Bank profits fall in fourth quarter: U.S. bank profits dropped 3.5 percent in the fourth quarter of 2017, in part due to one-time changes to the tax code, the Federal Deposit Insurance Corporation (FDIC) reported Tuesday.
The 5,670 FDIC-insured U.S banks made $25.5 billion in net income, 40.9 percent less than a year before, in the final quarter of 2017, thanks to a reduction in deferred tax assets cemented in the GOP tax-overhaul bill. Higher noninterest expenses and set-asides to cover loans likely to default also bit into banking profits.
Even without the tax changes, bank profits would have sunk to $42.2 billion, down 2.3 percent from a year ago.
Reactions:
- “Notwithstanding the one-time impact of the new tax law, the overall performance of the industry continued to be positive.” — FDIC Chairman Martin Gruenberg.
- “Banks were a driving force behind steady economic growth in 2017, with loans growing across nearly every category as businesses expanded and consumer confidence increased.” — American Bankers Association chief economist James Chessen.
MARKET CHECK: Skittish. All three major U.S. stock indexes dropped Tuesday after Powell hinted at a possible increase in the Fed rate hike forecast. The Dow Jones industrial index fell nearly 300 points for a 1.2 percent drop, while the Nasdaq and S&P 500 also suffered 1.2 and 1.3 percent losses each.

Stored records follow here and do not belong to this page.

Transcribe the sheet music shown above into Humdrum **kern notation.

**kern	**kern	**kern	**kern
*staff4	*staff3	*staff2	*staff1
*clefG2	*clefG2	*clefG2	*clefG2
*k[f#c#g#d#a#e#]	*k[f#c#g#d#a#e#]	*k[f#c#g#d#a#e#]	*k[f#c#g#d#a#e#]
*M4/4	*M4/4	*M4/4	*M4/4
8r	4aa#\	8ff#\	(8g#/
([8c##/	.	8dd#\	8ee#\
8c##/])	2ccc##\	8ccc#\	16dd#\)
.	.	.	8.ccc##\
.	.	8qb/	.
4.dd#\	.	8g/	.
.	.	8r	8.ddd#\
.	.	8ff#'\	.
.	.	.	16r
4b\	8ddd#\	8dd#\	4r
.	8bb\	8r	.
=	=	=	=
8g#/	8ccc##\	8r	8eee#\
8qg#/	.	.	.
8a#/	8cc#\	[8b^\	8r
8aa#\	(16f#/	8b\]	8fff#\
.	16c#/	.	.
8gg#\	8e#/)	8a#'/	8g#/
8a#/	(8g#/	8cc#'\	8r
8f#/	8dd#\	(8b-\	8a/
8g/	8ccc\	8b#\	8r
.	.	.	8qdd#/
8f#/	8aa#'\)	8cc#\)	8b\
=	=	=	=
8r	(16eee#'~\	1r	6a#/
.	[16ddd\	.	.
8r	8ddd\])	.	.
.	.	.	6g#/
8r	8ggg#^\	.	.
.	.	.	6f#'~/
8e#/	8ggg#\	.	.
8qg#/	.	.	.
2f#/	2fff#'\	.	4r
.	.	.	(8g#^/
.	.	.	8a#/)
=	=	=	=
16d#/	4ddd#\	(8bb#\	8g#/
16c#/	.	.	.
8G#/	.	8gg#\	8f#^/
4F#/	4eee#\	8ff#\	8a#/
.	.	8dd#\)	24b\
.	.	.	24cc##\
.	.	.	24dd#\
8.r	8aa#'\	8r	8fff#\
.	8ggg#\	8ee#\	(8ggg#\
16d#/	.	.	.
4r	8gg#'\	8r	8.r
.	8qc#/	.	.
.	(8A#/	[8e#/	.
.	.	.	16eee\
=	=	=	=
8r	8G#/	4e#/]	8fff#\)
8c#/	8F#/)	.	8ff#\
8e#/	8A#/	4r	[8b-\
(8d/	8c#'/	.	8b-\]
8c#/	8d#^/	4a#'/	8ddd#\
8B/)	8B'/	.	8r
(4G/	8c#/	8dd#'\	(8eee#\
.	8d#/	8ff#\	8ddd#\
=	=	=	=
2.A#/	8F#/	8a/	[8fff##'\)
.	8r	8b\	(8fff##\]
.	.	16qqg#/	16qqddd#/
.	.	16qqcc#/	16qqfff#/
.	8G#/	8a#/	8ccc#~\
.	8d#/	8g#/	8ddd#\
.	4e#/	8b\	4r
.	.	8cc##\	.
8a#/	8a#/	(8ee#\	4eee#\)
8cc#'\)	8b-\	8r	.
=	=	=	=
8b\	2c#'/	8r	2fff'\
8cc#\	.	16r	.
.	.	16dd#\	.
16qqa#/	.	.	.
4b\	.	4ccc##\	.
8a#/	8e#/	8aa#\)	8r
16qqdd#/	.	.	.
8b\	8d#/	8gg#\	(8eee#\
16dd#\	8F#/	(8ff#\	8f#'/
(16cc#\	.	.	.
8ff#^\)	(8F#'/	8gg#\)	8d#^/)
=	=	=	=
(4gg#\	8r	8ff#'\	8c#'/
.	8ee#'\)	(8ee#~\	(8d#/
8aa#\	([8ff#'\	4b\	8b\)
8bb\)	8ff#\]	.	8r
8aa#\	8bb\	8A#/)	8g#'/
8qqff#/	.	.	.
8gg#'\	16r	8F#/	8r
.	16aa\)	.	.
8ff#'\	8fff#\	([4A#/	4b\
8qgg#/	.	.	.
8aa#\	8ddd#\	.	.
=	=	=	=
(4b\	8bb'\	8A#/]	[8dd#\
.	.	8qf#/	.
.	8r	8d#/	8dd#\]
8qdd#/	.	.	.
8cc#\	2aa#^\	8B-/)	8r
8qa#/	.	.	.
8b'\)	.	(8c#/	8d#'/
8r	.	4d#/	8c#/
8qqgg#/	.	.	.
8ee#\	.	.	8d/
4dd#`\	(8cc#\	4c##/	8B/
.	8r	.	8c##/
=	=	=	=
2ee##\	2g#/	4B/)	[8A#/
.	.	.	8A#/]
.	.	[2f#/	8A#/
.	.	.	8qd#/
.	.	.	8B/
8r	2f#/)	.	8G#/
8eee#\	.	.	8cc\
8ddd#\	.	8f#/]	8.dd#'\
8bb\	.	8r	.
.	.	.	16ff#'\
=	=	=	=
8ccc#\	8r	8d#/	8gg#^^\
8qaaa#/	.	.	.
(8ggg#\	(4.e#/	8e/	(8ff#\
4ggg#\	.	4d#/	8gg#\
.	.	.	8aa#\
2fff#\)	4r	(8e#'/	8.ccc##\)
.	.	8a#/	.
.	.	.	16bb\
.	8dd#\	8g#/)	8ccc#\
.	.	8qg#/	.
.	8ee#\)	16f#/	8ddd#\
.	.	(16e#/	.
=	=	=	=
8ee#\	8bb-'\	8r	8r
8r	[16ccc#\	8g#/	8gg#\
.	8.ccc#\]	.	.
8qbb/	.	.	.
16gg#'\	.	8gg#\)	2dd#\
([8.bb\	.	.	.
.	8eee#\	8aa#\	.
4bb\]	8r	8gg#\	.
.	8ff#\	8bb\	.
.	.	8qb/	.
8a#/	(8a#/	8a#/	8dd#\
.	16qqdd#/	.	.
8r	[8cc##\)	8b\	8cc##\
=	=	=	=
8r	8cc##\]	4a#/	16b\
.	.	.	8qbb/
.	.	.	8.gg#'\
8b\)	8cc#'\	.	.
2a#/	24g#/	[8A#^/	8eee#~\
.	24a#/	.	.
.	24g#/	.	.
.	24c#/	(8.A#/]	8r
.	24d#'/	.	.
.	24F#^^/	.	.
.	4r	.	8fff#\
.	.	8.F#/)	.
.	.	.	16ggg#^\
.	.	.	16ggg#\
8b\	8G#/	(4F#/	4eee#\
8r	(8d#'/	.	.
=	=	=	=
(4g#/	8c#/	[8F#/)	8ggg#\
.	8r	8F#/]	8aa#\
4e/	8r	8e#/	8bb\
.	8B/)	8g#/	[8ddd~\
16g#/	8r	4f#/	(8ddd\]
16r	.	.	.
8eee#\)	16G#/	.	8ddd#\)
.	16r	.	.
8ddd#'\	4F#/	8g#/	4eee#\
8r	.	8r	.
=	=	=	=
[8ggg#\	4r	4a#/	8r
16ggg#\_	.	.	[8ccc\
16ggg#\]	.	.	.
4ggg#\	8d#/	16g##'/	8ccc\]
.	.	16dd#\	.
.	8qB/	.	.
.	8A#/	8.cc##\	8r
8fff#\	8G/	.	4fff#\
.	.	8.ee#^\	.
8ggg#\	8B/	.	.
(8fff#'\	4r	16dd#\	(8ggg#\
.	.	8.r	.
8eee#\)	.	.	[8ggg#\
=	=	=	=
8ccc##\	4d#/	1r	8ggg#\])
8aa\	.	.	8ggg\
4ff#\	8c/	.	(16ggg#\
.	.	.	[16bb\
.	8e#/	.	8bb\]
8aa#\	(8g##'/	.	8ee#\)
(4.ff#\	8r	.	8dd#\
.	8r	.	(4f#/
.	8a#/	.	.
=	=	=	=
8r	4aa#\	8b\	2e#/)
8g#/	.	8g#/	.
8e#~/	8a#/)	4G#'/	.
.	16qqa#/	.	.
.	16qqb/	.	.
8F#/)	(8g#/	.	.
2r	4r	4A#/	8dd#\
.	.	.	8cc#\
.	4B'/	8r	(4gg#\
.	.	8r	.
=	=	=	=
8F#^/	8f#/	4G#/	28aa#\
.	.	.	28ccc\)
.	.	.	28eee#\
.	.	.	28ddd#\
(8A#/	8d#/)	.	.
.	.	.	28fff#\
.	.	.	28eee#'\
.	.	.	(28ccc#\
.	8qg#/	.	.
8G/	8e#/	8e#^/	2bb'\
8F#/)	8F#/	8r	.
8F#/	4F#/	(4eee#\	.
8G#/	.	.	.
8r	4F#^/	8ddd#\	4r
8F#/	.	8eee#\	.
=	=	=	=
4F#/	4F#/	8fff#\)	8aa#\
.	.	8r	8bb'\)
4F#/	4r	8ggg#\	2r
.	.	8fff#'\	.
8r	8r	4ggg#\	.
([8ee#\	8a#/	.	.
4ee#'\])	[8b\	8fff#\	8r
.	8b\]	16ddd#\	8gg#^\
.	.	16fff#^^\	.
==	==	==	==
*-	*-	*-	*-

Tough crowd: “Amidst protests and hisses, Treasury Secretary Steven Mnuchin briefly lectured students and visitors at the UCLA Burkle Center for International Relations in Los Angeles,” reports Marketplace.
GOOD TO KNOW
- Conservative groups are urging Congress to oppose online sales tax bill.
- PayPal reached a settlement with the Federal Trade Commission (FTC) on Tuesday over charges that its subsidiary Venmo had deceived customers about access to funds, privacy settings and data security.
- Goldman Sachs is expanding its services from Wall Street to Main Street, according to The Wall Street Journal.
- Americans are coming back to Macy’s to shop for clothes, reports The Washington Post.
- Steel manufacturers called on President Trump in a new ad on Tuesday to keep his promise to restrict steel imports.
- Comcast offered a $31-billion bid for Sky, vying with Disney and Fox
- Former Trump aide Dina Powell is returning to Goldman Sachs. Axios’ Jonathan Swan has more here.
ODDS AND ENDS
- Amazon buys smart doorbell maker Ring for a reported $1 billion.